Zingo machte Anstalten, sich zu erheben, sank jedoch wieder zurück auf den Stuhl.

»Gute Arbeit. Verdammt gute Arbeit. Du hattest Glück, aber Glück verdient man.«

Tomas nickte. Vor seinem inneren Auge sah er einen zehn Jahre jüngeren Zingo, der ihm in einem Vernehmungsraum des Polizeireviers in Västerås gegenübersaß. Hörte den Hass in seiner eigenen Stimme. Du kriegst kein Wort aus mir raus, du scheiß Zionistenlakai . Sah Zingos geduldiges Lächeln.

Er spürte, wie sich seine Kehle zuschnürte.

»Das habe ich dir zu verdanken«, sagte er. »Manchmal frage ich mich, wo ich jetzt wäre. Ohne dich und ohne Klara.«

»Du bist nicht unseretwegen Polizist geworden, sondern wegen dieser Frauen«, erwiderte Zingo und klopfte mit dem Finger auf die beiden Ermittlungsakten.

»Ich wäre nie Polizist geworden, wenn du nach meinem Freispruch in dieser Körperverletzungssache nicht zu mir gekommen wärst und mich überzeugt hättest. Du hast gesagt, du glaubst, ich könnte ein guter Polizist werden. Das war das erste Mal in meinem Leben, dass jemand an mich geglaubt hat.«

Zingo gluckste.

»Habe ich das gesagt? Daran erinnere ich mich nicht.«

Tomas wandte den Blick ab. Er fand es seltsam, dass Zingo sich nicht daran erinnerte. Für ihn war es einer der entscheidendsten Augenblicke seines Lebens gewesen. Genauso entscheidend wie der Moment, in dem er Klara getroffen hatte. Er kam sich lächerlich vor.

Zingo begann zu lachen.

»Was ist so komisch?«, blaffte Tomas mürrisch.

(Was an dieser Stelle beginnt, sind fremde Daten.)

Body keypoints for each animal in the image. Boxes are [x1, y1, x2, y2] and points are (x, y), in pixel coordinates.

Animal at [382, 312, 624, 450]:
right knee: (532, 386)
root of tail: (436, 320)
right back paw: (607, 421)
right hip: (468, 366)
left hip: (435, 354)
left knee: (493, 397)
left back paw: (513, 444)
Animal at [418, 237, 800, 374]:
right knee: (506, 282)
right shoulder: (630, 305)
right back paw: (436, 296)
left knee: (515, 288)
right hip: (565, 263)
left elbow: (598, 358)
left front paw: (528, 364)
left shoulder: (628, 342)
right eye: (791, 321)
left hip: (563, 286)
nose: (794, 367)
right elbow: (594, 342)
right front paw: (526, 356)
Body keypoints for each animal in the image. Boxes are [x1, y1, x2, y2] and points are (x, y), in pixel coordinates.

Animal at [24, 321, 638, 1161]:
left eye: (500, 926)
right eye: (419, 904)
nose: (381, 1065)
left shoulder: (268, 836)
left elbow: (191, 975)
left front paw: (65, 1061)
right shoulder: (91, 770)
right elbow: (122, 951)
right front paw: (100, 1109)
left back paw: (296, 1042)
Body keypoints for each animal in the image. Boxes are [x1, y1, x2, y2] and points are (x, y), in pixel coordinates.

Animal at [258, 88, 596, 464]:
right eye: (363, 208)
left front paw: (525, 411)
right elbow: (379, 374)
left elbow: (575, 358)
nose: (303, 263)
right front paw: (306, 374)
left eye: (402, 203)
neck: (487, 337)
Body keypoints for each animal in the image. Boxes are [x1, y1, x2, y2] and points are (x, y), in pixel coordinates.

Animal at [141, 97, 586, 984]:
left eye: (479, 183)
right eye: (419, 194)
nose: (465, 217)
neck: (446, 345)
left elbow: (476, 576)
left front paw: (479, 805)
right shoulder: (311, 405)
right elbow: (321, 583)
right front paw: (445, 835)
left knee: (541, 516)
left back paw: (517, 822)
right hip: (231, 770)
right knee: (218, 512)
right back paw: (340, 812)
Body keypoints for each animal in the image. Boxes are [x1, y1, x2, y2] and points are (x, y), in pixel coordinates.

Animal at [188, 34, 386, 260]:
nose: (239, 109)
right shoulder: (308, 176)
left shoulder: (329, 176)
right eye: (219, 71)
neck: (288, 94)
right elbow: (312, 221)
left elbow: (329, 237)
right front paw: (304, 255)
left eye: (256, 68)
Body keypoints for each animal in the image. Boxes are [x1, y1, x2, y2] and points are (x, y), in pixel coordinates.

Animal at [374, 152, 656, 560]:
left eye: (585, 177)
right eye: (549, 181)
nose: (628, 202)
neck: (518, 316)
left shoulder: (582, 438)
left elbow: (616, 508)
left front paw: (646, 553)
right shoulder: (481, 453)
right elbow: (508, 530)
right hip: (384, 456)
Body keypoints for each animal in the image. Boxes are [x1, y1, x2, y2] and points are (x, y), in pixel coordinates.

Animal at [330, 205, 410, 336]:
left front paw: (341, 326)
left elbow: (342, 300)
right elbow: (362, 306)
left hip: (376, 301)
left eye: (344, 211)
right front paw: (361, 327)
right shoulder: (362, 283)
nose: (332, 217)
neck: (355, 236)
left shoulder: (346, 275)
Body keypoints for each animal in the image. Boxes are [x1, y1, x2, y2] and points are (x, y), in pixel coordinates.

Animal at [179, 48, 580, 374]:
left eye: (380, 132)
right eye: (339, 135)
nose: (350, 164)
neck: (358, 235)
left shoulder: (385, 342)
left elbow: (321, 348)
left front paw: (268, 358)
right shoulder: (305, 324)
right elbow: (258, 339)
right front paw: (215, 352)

»Das habe ich damals nur so dahingesagt. Ich hatte keine Ahnung, ob du ein guter Polizist sein würdest oder nicht. Ich hielt das für eine bessere Alternative, als wenn du weiter durch die Stadt gezogen wärst und Leute zusammengeschlagen hättest.«

Sie standen auf und gingen nebeneinanderher durch das dichte Gedränge. Der Zug stand schon am Gleis. Sie gaben sich die Hand und sahen sich in die Augen. Dann drehte Zingo sich um und stieg ein. Tomas wartete, bis auch das letzte Wagenabteil außer Sichtweite war, dann lief er langsam zurück zu seinem Auto.